The heavyweight class, boxing’s premier division, is currently in excellent shape because of some real talent at the top. Tyson Fury and Oleksandr Usyk controlled all the major championships as boxing’s heavyweight division entered a key phase. Importantly, these men are eager to confront one another. When the best compete, there is still no better spectacle. The coming weeks will see some significant battles. Who knows, maybe before 2022 ends, we’ll finally see Fury vs. Anthony Joshua.
After that outstanding performance to defeat Dillian Whyte in six lopsided rounds at Wembley Stadium on April 23, Fury (32-0-1) is not only still undefeated but is also definitely unrivaled at the top of our rankings. Then, late in Round 6, he finished the show with a picture-perfect uppercut that put “The Body Snatcher” on his back. In the moments following the bout, Fury mentioned retiring, but we’ve heard all that before. However, a battle against the winner of the Usyk vs. Joshua contest is a possibility.
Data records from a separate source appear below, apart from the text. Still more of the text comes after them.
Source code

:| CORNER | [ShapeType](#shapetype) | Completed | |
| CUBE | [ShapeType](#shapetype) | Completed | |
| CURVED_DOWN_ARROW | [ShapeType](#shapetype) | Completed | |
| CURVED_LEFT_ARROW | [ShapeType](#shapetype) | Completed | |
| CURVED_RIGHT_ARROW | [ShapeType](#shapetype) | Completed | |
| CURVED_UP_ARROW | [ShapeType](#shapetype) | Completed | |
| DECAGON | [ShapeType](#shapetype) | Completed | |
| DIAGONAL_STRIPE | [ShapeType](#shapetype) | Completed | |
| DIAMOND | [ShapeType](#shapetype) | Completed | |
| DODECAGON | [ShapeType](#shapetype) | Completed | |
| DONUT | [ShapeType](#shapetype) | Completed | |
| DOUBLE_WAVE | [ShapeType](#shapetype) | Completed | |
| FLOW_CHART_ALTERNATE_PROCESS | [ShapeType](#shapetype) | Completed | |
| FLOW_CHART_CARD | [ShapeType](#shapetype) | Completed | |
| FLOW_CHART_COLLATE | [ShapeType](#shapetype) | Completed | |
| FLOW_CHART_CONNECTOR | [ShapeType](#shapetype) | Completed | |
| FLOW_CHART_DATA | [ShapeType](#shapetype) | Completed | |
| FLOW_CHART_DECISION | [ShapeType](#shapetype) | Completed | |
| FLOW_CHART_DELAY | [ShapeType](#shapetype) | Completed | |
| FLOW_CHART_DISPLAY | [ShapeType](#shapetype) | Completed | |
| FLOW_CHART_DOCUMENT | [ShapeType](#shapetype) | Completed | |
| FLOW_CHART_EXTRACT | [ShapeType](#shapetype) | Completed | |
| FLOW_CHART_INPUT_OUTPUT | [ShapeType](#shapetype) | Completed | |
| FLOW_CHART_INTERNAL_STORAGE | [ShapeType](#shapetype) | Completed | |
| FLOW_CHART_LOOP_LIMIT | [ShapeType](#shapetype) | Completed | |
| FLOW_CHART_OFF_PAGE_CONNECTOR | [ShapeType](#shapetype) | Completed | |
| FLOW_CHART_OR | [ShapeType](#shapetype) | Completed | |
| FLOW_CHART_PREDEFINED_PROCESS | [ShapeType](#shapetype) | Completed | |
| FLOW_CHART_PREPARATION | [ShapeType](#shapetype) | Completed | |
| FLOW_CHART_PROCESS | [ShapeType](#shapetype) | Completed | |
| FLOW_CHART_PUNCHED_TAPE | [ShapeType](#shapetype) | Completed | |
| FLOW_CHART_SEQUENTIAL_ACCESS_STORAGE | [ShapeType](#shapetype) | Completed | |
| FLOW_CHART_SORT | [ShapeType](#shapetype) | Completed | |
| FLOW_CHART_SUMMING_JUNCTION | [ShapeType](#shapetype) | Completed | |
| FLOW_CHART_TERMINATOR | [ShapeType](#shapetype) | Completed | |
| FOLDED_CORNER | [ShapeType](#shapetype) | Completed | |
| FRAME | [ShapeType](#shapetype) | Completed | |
Joshua (24-2) ascended the heavyweight mountain twice and must now attempt the third ascent. But this time is different because, after A.J.’s defeat against Andy Ruiz Jr. in 2019, there was a sense of shock and the idea that it was a fluke. The Ukrainian master Oleksandr Usyk completely outboxed and outfought Joshua this time. The Ukrainian easily won a unanimous decision by punching his way to victory because he was too quick, too skilled, and too powerful for A.J. But for him to get revenge, a fundamentally different strategy and frame of mind are required.
Usyk, a boxing maestro from Ukraine, dethroned Joshua in London, realizing his aim of winning the world championships at cruiserweight and heavyweight. Usyk (19-0) showed off his great ringcraft and footwork, but he also showed his willingness to stand in the pocket and make a trade when the situation called for it. Even though Deontay Wilder (42-2-1) lost to Tyson Fury in their eagerly anticipated trilogy bout, he still left the ring with a stronger reputation. When he put Tyson on the canvas twice in the fourth, “The Bronze Bomber” nearly attained the atonement he desperately sought.